San Diego did not agree, and the restaurant failed; partly because the quirky, poorly trained service staff waited tables in an off-the-cuff style that appealed to few patrons in an industry where consistency is the biggest key to success. It’s hard to stay in business with a service standard that earns the ire of local critics, and perhaps more importantly a significant plurality of customers; which it’s easy to see when the internet acts as a repository for public gripes and griefs. There is no way around the fact that the Linkery went out of business because people did not like it enough to keep eating there.
And that, is the meat of the problem with Slate publishing the essay from Porter. Rather than wag the finger at Jay Porter, who has abandoned San Diego for more northerly climes where the local hipsters may or may not agree with his culinary politics, the majority of the fault in this matter lies with Slate. What editor in his right mind thought it would be a good idea to ask the owner of a failed restaurant to write an essay glorifying that restaurant’s practices? Did nobody at Slate, or the Huffington Post before they re-blogged the piece, examine the hordes of negative criticism that the Linkery’s service earned in every corner, from the Reader to Yelp? Did they not realize that the business had failed and that the windows were being brown-papered by new owners even as Slate was publishing an article about the triumph of tipless service?
Slate, you are supposed to be smarter than this!
As an analogy, let’s say a news outlet wanted to run a story about corporate accounting, and they asked a former Enron board member to draft up a quick story on the benefits of “creative” bookkeeping and how it can help drive short-term profits.
That would be ridiculous.
You cannot ask the Pope to discuss the merits of Christianity, not if you want an unbiased answer. At least if it’s the Pope, everybody is going to be 99% sure where he stands on the matter (we can always hope for an amusing surprise on that one!). When it’s a quasi-anonymous restaurateur speaking on a national news site, the bias is an order of magnitude easier to hide.

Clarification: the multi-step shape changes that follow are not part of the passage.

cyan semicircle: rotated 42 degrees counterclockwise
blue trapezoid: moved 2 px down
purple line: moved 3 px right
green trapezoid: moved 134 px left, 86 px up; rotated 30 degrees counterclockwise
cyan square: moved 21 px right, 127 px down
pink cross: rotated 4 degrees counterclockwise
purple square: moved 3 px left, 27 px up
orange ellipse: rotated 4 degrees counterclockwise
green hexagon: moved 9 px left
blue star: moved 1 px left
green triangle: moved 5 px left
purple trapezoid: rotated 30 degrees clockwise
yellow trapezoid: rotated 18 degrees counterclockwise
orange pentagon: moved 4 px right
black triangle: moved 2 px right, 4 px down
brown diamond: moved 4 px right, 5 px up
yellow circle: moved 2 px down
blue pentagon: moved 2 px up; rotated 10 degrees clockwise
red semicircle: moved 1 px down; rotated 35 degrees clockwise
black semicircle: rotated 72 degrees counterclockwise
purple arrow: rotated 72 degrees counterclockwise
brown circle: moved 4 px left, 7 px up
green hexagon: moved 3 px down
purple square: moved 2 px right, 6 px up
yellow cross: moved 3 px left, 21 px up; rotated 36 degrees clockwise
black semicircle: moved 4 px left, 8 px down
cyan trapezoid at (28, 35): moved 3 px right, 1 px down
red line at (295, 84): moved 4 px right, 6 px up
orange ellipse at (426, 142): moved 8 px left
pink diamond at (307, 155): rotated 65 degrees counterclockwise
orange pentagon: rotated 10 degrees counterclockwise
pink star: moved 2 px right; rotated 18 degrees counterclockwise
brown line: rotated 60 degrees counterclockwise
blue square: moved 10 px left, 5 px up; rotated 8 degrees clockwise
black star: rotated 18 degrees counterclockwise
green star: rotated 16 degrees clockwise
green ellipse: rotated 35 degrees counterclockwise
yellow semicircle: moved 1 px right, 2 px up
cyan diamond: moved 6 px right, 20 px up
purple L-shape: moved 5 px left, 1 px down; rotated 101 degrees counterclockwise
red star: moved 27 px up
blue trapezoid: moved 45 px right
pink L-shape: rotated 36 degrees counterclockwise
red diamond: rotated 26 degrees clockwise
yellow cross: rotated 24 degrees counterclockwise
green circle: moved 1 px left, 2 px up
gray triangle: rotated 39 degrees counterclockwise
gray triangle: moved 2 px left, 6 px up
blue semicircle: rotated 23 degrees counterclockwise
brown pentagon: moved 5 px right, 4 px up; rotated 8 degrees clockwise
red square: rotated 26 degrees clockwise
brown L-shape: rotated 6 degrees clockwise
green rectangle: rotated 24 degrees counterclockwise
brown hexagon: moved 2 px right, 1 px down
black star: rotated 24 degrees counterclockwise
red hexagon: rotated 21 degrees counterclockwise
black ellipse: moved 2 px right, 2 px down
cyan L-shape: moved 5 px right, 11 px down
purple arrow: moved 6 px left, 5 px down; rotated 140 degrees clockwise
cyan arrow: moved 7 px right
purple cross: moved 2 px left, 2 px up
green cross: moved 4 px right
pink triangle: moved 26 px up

Let’s set the record straight. The Linkery had poor service, whether in spite or because of its tipping policy. In either case, Porter’s opinions on the matter, regardless of how righteous, shouldn’t have appeared on Slate as if beyond reproach. That’s bad practice when the majority of Slate’s readers expect the publication to curate content with integrity, and at least a minimal efforts towards impartiality. Contemporary food writing is rife with puffery from the desks of PR-hacks, the loyalties of whom can be bought with a few free meals. For readers, discerning between real critical content and empty advertorials is a constant struggle. The burden is on publications, especially ones with audiences as wide as Slate’s, to provide content that makes some effort at informing readers. Publishing a misleading essay by the owner of a series of failed restaurants does exactly the opposite.